• _Set problem_
Please state the place FC Berlin finished in the 1997–98 Regionalliga Nordost, according to the passage about the club's season.

• _Passage provided_
· · · · ·

Assistant coach Ingo Rentzsch took over as interim coach on 12 March 1998. Henry Häusler was then announced as new coach for the 1998–99 season on 1 April 1998. Other applicants for had been Hans-Jürgen Dörner, Reinhard Häfner, Matthias Döschner, Fritz Bohla, Wolfgang Metzler, Rüdiger Kreische and Jürgen Bogs. German newspaper Berliner Zeitung wrote: "It seems that FC Berlin has become an attractive address again, at least for football teachers. Solid finances, a generally fair tone and youth work that is respected throughout Germany ensure this." The results improved during the first matches under coach Rentzsch. FC Berlin then met 1. FC Dynamo Dresden at home on the 31rd matchday, 18 April 1998. 1. FC Dynamo Dresden was now coached by Voigt. FC Berlin set the tone until the 26th minute. FC Berlin striker Sebastian Müller was then badly injured after an intervention by former FC Berlin defender Jens Reckmann. Müller suffered roken tibia and fibula, broken ankle and torn ligaments. FC Berlin did not recover from this shock and lost the match 0–2. The team came back with a 1–2 win away against SV Babelsberg 03 in the next league match. FC Berlin then met 1. FC Magdeburg away on the 33rd matchday, 5 May 1998. Mario Lau made it 1–0 for 1. FC Magdeburg already in the first match minute. The score was then 2–2 after only eight minutes played. The match eventually ended in a 5–5 draw. Bernd Jopek, Jörn Lenz, Davor Krznarić, Marek Seruga, and Mario Kallnik scored one goal each in the match. The team then met arch-rival Union Berlin at home on the final matchday, 9 May 1998. The score was 2–0 for Union Berlin after 55 minutes played. The match eventually ended in a 2–2 draw after two goals by Timo Lesch and Davor Krznarić. FC Berlin finished the 1997–98 Regionalliga Nordost in ninth place. FC Berlin played a friendly match against Hamburger SV on 17 May 1998. The team lost the match 2–3, in front of 1,105 spectators at the Stadion im Sportforum. Seruga and Jopek scored one goal each against Hamburger SV.

· · · · ·

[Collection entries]
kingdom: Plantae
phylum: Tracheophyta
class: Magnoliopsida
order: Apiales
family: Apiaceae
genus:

· · · · ·

• _Answer in full_
Ninth place.